In a phone interview with Just the News, he called COVID vaccines "one of the worst pharmaceutical interventions in the history of medicine" whose harm is so thoroughly documented that "it shouldn't even be worthy of debate" to pause vaccination campaigns.
The only explanation in his mind is "the increasing unchecked power of Big Pharma over the last two decades" and "willful blindness" of policymakers and regulators.
Malhotra, who previously campaigned to tax sugary drinks and against overprescription of statins, told Just the News he never faced censorship before COVID.
Facebook locked him out of his account for 24 hours after he shared Florida Surgeon General Joseph Ladapo's controversial assessment of post-vaccination cardiac deaths in young men, Malhotra told GB News. Twitter briefly censored Ladapo's tweet thread as well.
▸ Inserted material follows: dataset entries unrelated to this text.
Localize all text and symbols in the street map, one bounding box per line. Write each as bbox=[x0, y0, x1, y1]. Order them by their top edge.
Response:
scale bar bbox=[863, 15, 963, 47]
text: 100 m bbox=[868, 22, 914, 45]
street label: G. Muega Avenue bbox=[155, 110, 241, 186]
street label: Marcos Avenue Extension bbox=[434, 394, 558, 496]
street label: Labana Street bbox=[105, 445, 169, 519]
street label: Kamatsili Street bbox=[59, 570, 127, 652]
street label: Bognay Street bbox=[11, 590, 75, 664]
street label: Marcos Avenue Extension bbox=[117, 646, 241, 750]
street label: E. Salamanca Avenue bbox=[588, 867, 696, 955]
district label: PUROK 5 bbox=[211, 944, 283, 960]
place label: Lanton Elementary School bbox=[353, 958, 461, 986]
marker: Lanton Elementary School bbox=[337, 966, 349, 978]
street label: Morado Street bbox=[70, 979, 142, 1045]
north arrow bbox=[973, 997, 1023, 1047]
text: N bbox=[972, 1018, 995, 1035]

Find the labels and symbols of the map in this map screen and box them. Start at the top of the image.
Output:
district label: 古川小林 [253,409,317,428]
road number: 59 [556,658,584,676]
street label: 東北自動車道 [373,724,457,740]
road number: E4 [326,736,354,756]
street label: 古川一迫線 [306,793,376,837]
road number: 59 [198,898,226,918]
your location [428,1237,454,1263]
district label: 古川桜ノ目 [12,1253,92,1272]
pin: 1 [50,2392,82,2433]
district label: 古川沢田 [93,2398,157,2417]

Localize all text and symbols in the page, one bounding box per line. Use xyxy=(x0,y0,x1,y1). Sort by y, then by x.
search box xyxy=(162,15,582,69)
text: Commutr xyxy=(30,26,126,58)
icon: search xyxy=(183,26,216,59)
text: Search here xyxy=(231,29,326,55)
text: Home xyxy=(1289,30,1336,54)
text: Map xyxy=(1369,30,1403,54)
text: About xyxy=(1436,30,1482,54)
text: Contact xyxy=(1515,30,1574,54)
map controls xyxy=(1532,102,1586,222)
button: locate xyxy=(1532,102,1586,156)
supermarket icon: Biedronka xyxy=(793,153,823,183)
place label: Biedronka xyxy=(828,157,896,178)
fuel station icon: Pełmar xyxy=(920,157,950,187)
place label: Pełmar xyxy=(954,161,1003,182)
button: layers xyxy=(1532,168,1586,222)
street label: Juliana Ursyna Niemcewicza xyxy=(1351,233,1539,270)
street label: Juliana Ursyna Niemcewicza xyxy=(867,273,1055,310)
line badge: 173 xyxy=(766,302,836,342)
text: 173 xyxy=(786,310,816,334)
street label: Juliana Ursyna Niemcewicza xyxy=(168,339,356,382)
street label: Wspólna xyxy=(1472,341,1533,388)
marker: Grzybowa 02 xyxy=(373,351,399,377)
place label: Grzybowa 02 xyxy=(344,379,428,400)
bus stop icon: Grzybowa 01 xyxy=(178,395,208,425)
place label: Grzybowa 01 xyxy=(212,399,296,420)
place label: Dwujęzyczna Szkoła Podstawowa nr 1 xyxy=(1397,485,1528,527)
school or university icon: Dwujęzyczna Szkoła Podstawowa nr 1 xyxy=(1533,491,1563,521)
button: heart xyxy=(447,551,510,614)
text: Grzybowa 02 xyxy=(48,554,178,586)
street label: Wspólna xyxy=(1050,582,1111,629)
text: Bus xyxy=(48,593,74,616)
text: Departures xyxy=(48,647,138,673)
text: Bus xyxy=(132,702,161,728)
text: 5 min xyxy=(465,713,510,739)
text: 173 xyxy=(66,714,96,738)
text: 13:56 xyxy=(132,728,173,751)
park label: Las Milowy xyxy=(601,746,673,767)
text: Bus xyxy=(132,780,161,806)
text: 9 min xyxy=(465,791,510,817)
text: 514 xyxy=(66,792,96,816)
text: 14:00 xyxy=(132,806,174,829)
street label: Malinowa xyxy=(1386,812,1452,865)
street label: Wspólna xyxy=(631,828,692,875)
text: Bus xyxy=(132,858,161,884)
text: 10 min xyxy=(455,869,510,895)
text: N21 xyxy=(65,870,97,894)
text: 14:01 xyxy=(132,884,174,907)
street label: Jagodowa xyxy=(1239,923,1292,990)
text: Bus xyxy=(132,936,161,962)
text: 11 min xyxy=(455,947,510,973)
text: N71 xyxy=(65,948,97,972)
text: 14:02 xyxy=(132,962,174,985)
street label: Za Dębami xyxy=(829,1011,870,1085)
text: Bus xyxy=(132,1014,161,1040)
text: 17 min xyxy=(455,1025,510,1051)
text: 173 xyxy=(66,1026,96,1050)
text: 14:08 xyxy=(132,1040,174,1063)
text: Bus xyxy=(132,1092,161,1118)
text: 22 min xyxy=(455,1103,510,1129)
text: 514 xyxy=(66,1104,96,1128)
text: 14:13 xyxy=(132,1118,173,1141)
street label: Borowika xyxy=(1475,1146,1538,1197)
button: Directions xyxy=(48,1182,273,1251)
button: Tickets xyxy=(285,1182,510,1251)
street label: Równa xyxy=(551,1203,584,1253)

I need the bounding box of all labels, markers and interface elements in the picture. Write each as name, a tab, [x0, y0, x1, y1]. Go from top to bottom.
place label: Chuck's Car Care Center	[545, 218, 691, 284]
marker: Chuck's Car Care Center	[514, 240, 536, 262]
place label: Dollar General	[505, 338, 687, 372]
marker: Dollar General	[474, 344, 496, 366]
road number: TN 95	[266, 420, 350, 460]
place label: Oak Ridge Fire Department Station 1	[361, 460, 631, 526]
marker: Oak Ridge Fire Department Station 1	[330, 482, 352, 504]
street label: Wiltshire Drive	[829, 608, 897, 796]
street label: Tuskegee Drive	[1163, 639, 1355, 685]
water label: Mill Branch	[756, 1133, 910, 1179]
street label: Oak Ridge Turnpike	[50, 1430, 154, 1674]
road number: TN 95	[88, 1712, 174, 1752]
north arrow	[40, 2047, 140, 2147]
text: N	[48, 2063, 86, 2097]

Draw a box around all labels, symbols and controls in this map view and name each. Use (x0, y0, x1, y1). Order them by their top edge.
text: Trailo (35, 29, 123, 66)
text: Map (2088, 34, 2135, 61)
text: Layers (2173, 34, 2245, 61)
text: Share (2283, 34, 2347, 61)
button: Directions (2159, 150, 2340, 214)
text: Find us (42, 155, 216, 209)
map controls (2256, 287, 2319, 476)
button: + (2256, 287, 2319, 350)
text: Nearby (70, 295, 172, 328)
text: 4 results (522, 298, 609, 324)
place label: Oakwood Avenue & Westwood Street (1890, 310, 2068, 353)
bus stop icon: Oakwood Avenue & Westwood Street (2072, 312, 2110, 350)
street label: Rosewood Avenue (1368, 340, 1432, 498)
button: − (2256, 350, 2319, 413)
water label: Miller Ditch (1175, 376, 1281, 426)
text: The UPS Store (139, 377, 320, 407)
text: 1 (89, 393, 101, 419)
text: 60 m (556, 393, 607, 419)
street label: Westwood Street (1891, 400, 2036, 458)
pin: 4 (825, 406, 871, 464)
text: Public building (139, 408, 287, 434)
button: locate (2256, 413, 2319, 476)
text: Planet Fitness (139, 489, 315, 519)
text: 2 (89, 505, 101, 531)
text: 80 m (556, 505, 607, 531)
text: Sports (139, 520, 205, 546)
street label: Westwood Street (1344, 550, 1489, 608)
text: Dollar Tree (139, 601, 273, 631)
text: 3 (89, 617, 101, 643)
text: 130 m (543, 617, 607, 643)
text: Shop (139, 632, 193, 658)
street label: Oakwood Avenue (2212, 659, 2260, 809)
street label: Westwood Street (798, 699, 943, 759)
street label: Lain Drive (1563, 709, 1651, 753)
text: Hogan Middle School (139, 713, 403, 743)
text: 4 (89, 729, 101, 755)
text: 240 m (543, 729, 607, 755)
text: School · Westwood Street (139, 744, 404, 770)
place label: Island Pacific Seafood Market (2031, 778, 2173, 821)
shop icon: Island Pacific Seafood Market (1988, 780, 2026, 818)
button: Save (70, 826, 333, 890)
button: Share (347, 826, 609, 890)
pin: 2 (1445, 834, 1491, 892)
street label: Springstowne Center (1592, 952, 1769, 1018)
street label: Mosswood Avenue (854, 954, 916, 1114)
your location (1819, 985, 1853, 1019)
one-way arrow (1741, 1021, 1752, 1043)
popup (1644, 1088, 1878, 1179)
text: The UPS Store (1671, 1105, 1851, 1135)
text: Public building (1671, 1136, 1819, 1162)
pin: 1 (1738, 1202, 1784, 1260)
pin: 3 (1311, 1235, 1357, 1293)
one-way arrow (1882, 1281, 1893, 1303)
Facebook extended the lockout another few days, Malhotra said, after finding a two-week-old video where he called for a pause on COVID vaccination until "all the raw data" on trials "has been released for independent analysis." He accused Facebook of "trawling through" his account "looking for misinformation."
It's not Malhotra's first tiff with social media, he told Just the News. Facebook censored him last year for sharing a Journal of the American Medical Association Pediatrics study, later retracted, that found dangerously high carbon-dioxide intake in masked schoolchildren. Facebook threatened to penalize users for sharing the paper even before its retraction.
LinkedIn permanently suspended him last year for sharing his appearance on GB News discussing a possible link between mRNA vaccination and heart attacks, Malhotra said.
While LinkedIn said he could appeal the decision, it didn't respond to multiple appeals he filed. "I suspect this is [due to] Bill Gates," a major funder of vaccine research and former chairman of LinkedIn parent Microsoft, he said.
His deplatforming by LinkedIn made Malhotra "a little bit more careful" about what he said, given the anonymous complaints filed against him with the General Medical Council and "trolls" claiming he's spreading misinformation.
But Malhotra is pleased that he has not otherwise been canceled. He remains visiting professor of evidence-based medicine at Brazil's Bahiana School of Medicine and Public Health, president of the Scientific Advisory Committee of the U.K. Public Health Collaboration charity and a trustee of The King's Fund, which advises the U.K. government and just invited him to its annual conference.
Other medical professionals who challenge COVID conventional wisdom have faced puzzling apparent restrictions on their social media usage.